**INSTRUCTIONS FOR THE TASK**
Transcribe every row below word for word, leaving nothing altered or omitted.
** START **
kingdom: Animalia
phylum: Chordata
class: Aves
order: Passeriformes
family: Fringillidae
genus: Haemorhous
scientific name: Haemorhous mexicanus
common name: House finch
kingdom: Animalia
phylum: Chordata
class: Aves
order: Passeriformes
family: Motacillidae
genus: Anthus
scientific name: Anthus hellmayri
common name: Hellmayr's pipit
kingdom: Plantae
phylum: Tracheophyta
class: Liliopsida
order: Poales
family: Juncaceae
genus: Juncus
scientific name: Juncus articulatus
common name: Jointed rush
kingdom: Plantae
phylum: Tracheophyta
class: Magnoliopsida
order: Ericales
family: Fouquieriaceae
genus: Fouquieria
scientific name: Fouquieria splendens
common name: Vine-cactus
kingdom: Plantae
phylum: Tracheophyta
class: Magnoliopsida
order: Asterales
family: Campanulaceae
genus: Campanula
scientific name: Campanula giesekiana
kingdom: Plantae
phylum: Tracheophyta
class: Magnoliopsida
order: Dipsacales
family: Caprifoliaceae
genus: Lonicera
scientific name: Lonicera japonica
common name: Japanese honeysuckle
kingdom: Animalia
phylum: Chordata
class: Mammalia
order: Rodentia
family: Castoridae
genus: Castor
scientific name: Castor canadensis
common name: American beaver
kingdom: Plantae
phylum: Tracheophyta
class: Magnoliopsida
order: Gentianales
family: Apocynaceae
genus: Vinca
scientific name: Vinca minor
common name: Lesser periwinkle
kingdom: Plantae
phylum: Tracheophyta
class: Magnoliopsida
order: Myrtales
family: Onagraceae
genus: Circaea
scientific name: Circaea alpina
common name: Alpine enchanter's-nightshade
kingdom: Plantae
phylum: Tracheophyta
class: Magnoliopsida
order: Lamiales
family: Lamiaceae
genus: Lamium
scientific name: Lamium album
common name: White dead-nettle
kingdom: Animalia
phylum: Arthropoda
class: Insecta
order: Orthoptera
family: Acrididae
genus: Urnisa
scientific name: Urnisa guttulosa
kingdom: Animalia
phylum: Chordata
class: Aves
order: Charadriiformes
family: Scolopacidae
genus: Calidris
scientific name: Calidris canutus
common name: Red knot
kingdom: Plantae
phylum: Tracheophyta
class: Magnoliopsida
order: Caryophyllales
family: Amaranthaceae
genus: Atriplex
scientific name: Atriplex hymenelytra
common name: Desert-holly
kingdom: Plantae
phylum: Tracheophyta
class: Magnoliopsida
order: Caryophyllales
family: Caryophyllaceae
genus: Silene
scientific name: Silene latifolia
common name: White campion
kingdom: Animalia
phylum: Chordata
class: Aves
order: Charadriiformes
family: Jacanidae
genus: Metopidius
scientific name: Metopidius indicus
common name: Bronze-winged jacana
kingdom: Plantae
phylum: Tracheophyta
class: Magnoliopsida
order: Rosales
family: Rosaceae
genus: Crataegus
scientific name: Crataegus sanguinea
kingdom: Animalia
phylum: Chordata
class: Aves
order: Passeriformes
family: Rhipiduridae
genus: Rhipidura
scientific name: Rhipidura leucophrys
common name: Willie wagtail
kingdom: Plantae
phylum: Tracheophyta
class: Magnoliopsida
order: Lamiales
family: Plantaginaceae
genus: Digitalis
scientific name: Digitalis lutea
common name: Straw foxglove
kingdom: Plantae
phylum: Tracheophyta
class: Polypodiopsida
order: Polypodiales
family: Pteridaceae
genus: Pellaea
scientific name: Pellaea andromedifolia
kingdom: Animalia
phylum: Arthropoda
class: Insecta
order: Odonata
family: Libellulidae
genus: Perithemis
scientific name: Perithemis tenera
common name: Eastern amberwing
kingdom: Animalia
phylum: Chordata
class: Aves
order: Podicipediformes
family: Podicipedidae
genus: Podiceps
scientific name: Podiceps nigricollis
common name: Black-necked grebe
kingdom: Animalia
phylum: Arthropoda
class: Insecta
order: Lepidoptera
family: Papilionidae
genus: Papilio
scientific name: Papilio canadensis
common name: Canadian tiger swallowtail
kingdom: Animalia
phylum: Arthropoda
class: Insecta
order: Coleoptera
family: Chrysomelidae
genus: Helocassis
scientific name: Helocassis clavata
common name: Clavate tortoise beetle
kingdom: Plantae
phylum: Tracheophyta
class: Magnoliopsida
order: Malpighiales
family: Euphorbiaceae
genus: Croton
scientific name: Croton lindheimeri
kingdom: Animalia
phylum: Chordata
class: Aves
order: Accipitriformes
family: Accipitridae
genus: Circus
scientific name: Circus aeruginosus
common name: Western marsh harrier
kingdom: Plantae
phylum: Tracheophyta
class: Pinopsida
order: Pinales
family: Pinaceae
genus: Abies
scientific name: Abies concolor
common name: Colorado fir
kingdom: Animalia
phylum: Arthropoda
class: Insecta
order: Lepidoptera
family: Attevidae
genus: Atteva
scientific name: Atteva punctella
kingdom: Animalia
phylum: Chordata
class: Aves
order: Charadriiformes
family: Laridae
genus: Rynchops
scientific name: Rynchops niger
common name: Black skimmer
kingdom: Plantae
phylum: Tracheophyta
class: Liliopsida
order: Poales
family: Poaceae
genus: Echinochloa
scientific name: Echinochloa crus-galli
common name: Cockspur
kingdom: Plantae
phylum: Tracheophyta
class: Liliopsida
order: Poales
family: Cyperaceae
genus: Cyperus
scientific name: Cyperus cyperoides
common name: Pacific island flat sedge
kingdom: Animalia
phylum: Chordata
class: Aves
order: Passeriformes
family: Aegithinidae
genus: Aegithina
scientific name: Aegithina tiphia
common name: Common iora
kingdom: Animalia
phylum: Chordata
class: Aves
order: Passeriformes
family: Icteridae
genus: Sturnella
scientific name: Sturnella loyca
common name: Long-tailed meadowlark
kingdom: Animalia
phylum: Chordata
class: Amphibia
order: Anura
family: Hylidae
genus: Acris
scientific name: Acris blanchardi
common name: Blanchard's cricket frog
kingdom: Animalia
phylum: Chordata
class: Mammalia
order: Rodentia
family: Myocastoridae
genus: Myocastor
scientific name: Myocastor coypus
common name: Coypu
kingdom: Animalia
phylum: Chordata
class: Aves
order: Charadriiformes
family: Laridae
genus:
** END **
**OUTPUT OF THE EXERCISE**
kingdom: Animalia
phylum: Chordata
class: Aves
order: Passeriformes
family: Fringillidae
genus: Haemorhous
scientific name: Haemorhous mexicanus
common name: House finch
kingdom: Animalia
phylum: Chordata
class: Aves
order: Passeriformes
family: Motacillidae
genus: Anthus
scientific name: Anthus hellmayri
common name: Hellmayr's pipit
kingdom: Plantae
phylum: Tracheophyta
class: Liliopsida
order: Poales
family: Juncaceae
genus: Juncus
scientific name: Juncus articulatus
common name: Jointed rush
kingdom: Plantae
phylum: Tracheophyta
class: Magnoliopsida
order: Ericales
family: Fouquieriaceae
genus: Fouquieria
scientific name: Fouquieria splendens
common name: Vine-cactus
kingdom: Plantae
phylum: Tracheophyta
class: Magnoliopsida
order: Asterales
family: Campanulaceae
genus: Campanula
scientific name: Campanula giesekiana
kingdom: Plantae
phylum: Tracheophyta
class: Magnoliopsida
order: Dipsacales
family: Caprifoliaceae
genus: Lonicera
scientific name: Lonicera japonica
common name: Japanese honeysuckle
kingdom: Animalia
phylum: Chordata
class: Mammalia
order: Rodentia
family: Castoridae
genus: Castor
scientific name: Castor canadensis
common name: American beaver
kingdom: Plantae
phylum: Tracheophyta
class: Magnoliopsida
order: Gentianales
family: Apocynaceae
genus: Vinca
scientific name: Vinca minor
common name: Lesser periwinkle
kingdom: Plantae
phylum: Tracheophyta
class: Magnoliopsida
order: Myrtales
family: Onagraceae
genus: Circaea
scientific name: Circaea alpina
common name: Alpine enchanter's-nightshade
kingdom: Plantae
phylum: Tracheophyta
class: Magnoliopsida
order: Lamiales
family: Lamiaceae
genus: Lamium
scientific name: Lamium album
common name: White dead-nettle
kingdom: Animalia
phylum: Arthropoda
class: Insecta
order: Orthoptera
family: Acrididae
genus: Urnisa
scientific name: Urnisa guttulosa
kingdom: Animalia
phylum: Chordata
class: Aves
order: Charadriiformes
family: Scolopacidae
genus: Calidris
scientific name: Calidris canutus
common name: Red knot
kingdom: Plantae
phylum: Tracheophyta
class: Magnoliopsida
order: Caryophyllales
family: Amaranthaceae
genus: Atriplex
scientific name: Atriplex hymenelytra
common name: Desert-holly
kingdom: Plantae
phylum: Tracheophyta
class: Magnoliopsida
order: Caryophyllales
family: Caryophyllaceae
genus: Silene
scientific name: Silene latifolia
common name: White campion
kingdom: Animalia
phylum: Chordata
class: Aves
order: Charadriiformes
family: Jacanidae
genus: Metopidius
scientific name: Metopidius indicus
common name: Bronze-winged jacana
kingdom: Plantae
phylum: Tracheophyta
class: Magnoliopsida
order: Rosales
family: Rosaceae
genus: Crataegus
scientific name: Crataegus sanguinea
kingdom: Animalia
phylum: Chordata
class: Aves
order: Passeriformes
family: Rhipiduridae
genus: Rhipidura
scientific name: Rhipidura leucophrys
common name: Willie wagtail
kingdom: Plantae
phylum: Tracheophyta
class: Magnoliopsida
order: Lamiales
family: Plantaginaceae
genus: Digitalis
scientific name: Digitalis lutea
common name: Straw foxglove
kingdom: Plantae
phylum: Tracheophyta
class: Polypodiopsida
order: Polypodiales
family: Pteridaceae
genus: Pellaea
scientific name: Pellaea andromedifolia
kingdom: Animalia
phylum: Arthropoda
class: Insecta
order: Odonata
family: Libellulidae
genus: Perithemis
scientific name: Perithemis tenera
common name: Eastern amberwing
kingdom: Animalia
phylum: Chordata
class: Aves
order: Podicipediformes
family: Podicipedidae
genus: Podiceps
scientific name: Podiceps nigricollis
common name: Black-necked grebe
kingdom: Animalia
phylum: Arthropoda
class: Insecta
order: Lepidoptera
family: Papilionidae
genus: Papilio
scientific name: Papilio canadensis
common name: Canadian tiger swallowtail
kingdom: Animalia
phylum: Arthropoda
class: Insecta
order: Coleoptera
family: Chrysomelidae
genus: Helocassis
scientific name: Helocassis clavata
common name: Clavate tortoise beetle
kingdom: Plantae
phylum: Tracheophyta
class: Magnoliopsida
order: Malpighiales
family: Euphorbiaceae
genus: Croton
scientific name: Croton lindheimeri
kingdom: Animalia
phylum: Chordata
class: Aves
order: Accipitriformes
family: Accipitridae
genus: Circus
scientific name: Circus aeruginosus
common name: Western marsh harrier
kingdom: Plantae
phylum: Tracheophyta
class: Pinopsida
order: Pinales
family: Pinaceae
genus: Abies
scientific name: Abies concolor
common name: Colorado fir
kingdom: Animalia
phylum: Arthropoda
class: Insecta
order: Lepidoptera
family: Attevidae
genus: Atteva
scientific name: Atteva punctella
kingdom: Animalia
phylum: Chordata
class: Aves
order: Charadriiformes
family: Laridae
genus: Rynchops
scientific name: Rynchops niger
common name: Black skimmer
kingdom: Plantae
phylum: Tracheophyta
class: Liliopsida
order: Poales
family: Poaceae
genus: Echinochloa
scientific name: Echinochloa crus-galli
common name: Cockspur
kingdom: Plantae
phylum: Tracheophyta
class: Liliopsida
order: Poales
family: Cyperaceae
genus: Cyperus
scientific name: Cyperus cyperoides
common name: Pacific island flat sedge
kingdom: Animalia
phylum: Chordata
class: Aves
order: Passeriformes
family: Aegithinidae
genus: Aegithina
scientific name: Aegithina tiphia
common name: Common iora
kingdom: Animalia
phylum: Chordata
class: Aves
order: Passeriformes
family: Icteridae
genus: Sturnella
scientific name: Sturnella loyca
common name: Long-tailed meadowlark
kingdom: Animalia
phylum: Chordata
class: Amphibia
order: Anura
family: Hylidae
genus: Acris
scientific name: Acris blanchardi
common name: Blanchard's cricket frog
kingdom: Animalia
phylum: Chordata
class: Mammalia
order: Rodentia
family: Myocastoridae
genus: Myocastor
scientific name: Myocastor coypus
common name: Coypu
kingdom: Animalia
phylum: Chordata
class: Aves
order: Charadriiformes
family: Laridae
genus:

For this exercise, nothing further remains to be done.